• **WORK TO COMPLETE**
Where the string "Neurological" appears in a line of the data, show that line.

Collection entries

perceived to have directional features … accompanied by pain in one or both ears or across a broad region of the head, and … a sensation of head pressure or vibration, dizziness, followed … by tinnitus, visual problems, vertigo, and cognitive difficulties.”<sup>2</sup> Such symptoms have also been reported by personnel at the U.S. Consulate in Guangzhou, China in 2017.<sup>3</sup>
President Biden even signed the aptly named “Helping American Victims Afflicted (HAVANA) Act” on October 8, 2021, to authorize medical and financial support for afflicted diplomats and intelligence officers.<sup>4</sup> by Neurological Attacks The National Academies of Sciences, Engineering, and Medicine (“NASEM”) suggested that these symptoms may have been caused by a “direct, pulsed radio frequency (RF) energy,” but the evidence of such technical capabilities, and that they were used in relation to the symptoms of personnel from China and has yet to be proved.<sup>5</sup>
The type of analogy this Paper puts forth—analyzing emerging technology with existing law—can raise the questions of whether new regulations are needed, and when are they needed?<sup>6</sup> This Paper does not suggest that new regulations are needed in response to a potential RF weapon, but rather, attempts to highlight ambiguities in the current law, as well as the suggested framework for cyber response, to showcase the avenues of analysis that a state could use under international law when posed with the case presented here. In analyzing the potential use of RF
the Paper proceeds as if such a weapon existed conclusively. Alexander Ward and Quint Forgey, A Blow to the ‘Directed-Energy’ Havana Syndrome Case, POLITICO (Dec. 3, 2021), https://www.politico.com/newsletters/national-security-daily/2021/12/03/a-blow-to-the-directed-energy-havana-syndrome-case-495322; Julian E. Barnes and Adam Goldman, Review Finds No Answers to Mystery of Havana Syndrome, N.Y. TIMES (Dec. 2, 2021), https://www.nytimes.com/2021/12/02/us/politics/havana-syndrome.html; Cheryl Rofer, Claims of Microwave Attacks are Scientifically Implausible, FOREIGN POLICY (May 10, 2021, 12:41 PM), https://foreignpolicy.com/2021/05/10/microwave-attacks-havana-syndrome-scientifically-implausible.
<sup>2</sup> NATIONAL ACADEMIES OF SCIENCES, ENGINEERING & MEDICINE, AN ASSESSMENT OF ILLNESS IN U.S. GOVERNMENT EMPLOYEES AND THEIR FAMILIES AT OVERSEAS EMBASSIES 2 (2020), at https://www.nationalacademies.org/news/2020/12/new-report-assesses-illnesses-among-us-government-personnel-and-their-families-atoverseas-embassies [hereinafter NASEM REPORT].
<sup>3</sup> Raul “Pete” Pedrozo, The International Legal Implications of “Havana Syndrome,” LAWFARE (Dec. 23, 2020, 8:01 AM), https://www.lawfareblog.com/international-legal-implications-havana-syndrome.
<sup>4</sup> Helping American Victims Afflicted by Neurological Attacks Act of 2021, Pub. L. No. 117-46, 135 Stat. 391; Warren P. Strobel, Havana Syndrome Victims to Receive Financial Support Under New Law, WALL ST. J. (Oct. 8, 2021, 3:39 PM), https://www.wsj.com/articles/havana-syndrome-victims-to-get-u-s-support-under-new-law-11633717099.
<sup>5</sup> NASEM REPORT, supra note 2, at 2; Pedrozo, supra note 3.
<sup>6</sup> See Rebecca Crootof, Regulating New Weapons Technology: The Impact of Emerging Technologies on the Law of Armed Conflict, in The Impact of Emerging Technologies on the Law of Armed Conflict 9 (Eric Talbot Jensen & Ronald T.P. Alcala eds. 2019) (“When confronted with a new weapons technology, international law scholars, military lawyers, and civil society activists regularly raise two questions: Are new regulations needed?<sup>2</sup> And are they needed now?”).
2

• **SOLUTION FOR THIS TASK**
President Biden even signed the aptly named “Helping American Victims Afflicted (HAVANA) Act” on October 8, 2021, to authorize medical and financial support for afflicted diplomats and intelligence officers.<sup>4</sup> by Neurological Attacks The National Academies of Sciences, Engineering, and Medicine (“NASEM”) suggested that these symptoms may have been caused by a “direct, pulsed radio frequency (RF) energy,” but the evidence of such technical capabilities, and that they were used in relation to the symptoms of personnel from China and has yet to be proved.<sup>5</sup>
<sup>4</sup> Helping American Victims Afflicted by Neurological Attacks Act of 2021, Pub. L. No. 117-46, 135 Stat. 391; Warren P. Strobel, Havana Syndrome Victims to Receive Financial Support Under New Law, WALL ST. J. (Oct. 8, 2021, 3:39 PM), https://www.wsj.com/articles/havana-syndrome-victims-to-get-u-s-support-under-new-law-11633717099.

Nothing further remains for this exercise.